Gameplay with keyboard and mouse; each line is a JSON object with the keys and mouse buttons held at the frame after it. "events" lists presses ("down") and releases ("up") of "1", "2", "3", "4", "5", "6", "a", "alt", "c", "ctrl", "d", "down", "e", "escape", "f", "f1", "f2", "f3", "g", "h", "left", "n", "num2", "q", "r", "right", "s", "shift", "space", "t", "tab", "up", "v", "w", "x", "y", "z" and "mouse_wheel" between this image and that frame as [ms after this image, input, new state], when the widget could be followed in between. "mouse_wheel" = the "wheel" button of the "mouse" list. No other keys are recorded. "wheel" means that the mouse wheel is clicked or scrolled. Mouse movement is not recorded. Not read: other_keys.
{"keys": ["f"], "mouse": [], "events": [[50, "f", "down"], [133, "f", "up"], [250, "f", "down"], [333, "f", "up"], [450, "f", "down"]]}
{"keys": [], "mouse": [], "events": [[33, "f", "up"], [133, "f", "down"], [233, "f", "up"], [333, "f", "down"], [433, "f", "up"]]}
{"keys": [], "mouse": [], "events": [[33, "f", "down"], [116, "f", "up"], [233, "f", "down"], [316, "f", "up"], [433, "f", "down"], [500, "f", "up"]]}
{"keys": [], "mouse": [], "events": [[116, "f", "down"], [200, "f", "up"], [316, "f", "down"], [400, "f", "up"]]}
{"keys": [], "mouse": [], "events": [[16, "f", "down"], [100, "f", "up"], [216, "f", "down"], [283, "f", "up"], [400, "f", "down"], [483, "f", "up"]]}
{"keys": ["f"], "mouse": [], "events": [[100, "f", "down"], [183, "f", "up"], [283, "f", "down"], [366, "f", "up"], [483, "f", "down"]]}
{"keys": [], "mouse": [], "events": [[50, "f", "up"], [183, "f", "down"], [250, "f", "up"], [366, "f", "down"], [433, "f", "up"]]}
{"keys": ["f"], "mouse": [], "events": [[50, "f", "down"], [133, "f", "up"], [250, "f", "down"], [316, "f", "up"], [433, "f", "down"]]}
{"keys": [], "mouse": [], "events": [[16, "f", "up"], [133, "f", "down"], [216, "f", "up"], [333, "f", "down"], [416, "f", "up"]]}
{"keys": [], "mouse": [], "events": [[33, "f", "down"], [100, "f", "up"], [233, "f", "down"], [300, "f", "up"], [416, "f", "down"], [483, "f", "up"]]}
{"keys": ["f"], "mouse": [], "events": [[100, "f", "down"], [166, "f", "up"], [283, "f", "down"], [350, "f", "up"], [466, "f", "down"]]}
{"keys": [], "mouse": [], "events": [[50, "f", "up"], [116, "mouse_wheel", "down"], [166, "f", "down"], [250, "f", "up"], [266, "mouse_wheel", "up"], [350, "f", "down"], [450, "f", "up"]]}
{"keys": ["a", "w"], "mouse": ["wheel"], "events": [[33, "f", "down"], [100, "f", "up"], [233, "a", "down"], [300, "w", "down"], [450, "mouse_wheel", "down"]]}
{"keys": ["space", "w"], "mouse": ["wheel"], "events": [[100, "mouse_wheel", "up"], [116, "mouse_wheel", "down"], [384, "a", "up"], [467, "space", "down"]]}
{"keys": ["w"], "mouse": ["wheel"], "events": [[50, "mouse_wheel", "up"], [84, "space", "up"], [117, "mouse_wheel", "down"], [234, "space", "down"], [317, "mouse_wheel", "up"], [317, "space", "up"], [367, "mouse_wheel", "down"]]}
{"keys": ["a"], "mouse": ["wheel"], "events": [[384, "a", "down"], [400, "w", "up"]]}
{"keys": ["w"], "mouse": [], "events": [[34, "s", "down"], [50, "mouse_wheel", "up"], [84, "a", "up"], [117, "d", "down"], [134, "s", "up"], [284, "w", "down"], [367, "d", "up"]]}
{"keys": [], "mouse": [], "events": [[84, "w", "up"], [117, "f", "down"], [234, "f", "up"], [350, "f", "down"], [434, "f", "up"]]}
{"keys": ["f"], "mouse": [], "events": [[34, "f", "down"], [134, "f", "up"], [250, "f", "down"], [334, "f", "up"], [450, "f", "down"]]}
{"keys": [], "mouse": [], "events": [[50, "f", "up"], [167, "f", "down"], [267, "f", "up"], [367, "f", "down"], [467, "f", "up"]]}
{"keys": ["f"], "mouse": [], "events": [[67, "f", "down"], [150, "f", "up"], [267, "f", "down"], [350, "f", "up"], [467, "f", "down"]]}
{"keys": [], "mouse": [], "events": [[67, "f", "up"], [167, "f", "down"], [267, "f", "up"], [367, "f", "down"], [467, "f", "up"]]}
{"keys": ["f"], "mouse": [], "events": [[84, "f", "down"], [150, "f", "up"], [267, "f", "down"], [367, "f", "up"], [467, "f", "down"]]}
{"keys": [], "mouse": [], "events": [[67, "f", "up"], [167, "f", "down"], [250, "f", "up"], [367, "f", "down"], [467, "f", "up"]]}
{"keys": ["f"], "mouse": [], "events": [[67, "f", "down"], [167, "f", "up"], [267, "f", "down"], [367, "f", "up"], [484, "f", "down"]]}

******************************

=== ABOUT THIS TASK ===
Retype all the material exactly as shown.

=== RESULT BELOW ===
Gameplay with keyboard and mouse; each line is a JSON object with the keys and mouse buttons held at the frame after it. "events" lists presses ("down") and releases ("up") of "1", "2", "3", "4", "5", "6", "a", "alt", "c", "ctrl", "d", "down", "e", "escape", "f", "f1", "f2", "f3", "g", "h", "left", "n", "num2", "q", "r", "right", "s", "shift", "space", "t", "tab", "up", "v", "w", "x", "y", "z" and "mouse_wheel" between this image and that frame as [ms after this image, input, new state], when the widget could be followed in between. "mouse_wheel" = the "wheel" button of the "mouse" list. No other keys are recorded. "wheel" means that the mouse wheel is clicked or scrolled. Mouse movement is not recorded. Not read: other_keys.
{"keys": ["f"], "mouse": [], "events": [[50, "f", "down"], [133, "f", "up"], [250, "f", "down"], [333, "f", "up"], [450, "f", "down"]]}
{"keys": [], "mouse": [], "events": [[33, "f", "up"], [133, "f", "down"], [233, "f", "up"], [333, "f", "down"], [433, "f", "up"]]}
{"keys": [], "mouse": [], "events": [[33, "f", "down"], [116, "f", "up"], [233, "f", "down"], [316, "f", "up"], [433, "f", "down"], [500, "f", "up"]]}
{"keys": [], "mouse": [], "events": [[116, "f", "down"], [200, "f", "up"], [316, "f", "down"], [400, "f", "up"]]}
{"keys": [], "mouse": [], "events": [[16, "f", "down"], [100, "f", "up"], [216, "f", "down"], [283, "f", "up"], [400, "f", "down"], [483, "f", "up"]]}
{"keys": ["f"], "mouse": [], "events": [[100, "f", "down"], [183, "f", "up"], [283, "f", "down"], [366, "f", "up"], [483, "f", "down"]]}
{"keys": [], "mouse": [], "events": [[50, "f", "up"], [183, "f", "down"], [250, "f", "up"], [366, "f", "down"], [433, "f", "up"]]}
{"keys": ["f"], "mouse": [], "events": [[50, "f", "down"], [133, "f", "up"], [250, "f", "down"], [316, "f", "up"], [433, "f", "down"]]}
{"keys": [], "mouse": [], "events": [[16, "f", "up"], [133, "f", "down"], [216, "f", "up"], [333, "f", "down"], [416, "f", "up"]]}
{"keys": [], "mouse": [], "events": [[33, "f", "down"], [100, "f", "up"], [233, "f", "down"], [300, "f", "up"], [416, "f", "down"], [483, "f", "up"]]}
{"keys": ["f"], "mouse": [], "events": [[100, "f", "down"], [166, "f", "up"], [283, "f", "down"], [350, "f", "up"], [466, "f", "down"]]}
{"keys": [], "mouse": [], "events": [[50, "f", "up"], [116, "mouse_wheel", "down"], [166, "f", "down"], [250, "f", "up"], [266, "mouse_wheel", "up"], [350, "f", "down"], [450, "f", "up"]]}
{"keys": ["a", "w"], "mouse": ["wheel"], "events": [[33, "f", "down"], [100, "f", "up"], [233, "a", "down"], [300, "w", "down"], [450, "mouse_wheel", "down"]]}
{"keys": ["space", "w"], "mouse": ["wheel"], "events": [[100, "mouse_wheel", "up"], [116, "mouse_wheel", "down"], [384, "a", "up"], [467, "space", "down"]]}
{"keys": ["w"], "mouse": ["wheel"], "events": [[50, "mouse_wheel", "up"], [84, "space", "up"], [117, "mouse_wheel", "down"], [234, "space", "down"], [317, "mouse_wheel", "up"], [317, "space", "up"], [367, "mouse_wheel", "down"]]}
{"keys": ["a"], "mouse": ["wheel"], "events": [[384, "a", "down"], [400, "w", "up"]]}
{"keys": ["w"], "mouse": [], "events": [[34, "s", "down"], [50, "mouse_wheel", "up"], [84, "a", "up"], [117, "d", "down"], [134, "s", "up"], [284, "w", "down"], [367, "d", "up"]]}
{"keys": [], "mouse": [], "events": [[84, "w", "up"], [117, "f", "down"], [234, "f", "up"], [350, "f", "down"], [434, "f", "up"]]}
{"keys": ["f"], "mouse": [], "events": [[34, "f", "down"], [134, "f", "up"], [250, "f", "down"], [334, "f", "up"], [450, "f", "down"]]}
{"keys": [], "mouse": [], "events": [[50, "f", "up"], [167, "f", "down"], [267, "f", "up"], [367, "f", "down"], [467, "f", "up"]]}
{"keys": ["f"], "mouse": [], "events": [[67, "f", "down"], [150, "f", "up"], [267, "f", "down"], [350, "f", "up"], [467, "f", "down"]]}
{"keys": [], "mouse": [], "events": [[67, "f", "up"], [167, "f", "down"], [267, "f", "up"], [367, "f", "down"], [467, "f", "up"]]}
{"keys": ["f"], "mouse": [], "events": [[84, "f", "down"], [150, "f", "up"], [267, "f", "down"], [367, "f", "up"], [467, "f", "down"]]}
{"keys": [], "mouse": [], "events": [[67, "f", "up"], [167, "f", "down"], [250, "f", "up"], [367, "f", "down"], [467, "f", "up"]]}
{"keys": ["f"], "mouse": [], "events": [[67, "f", "down"], [167, "f", "up"], [267, "f", "down"], [367, "f", "up"], [484, "f", "down"]]}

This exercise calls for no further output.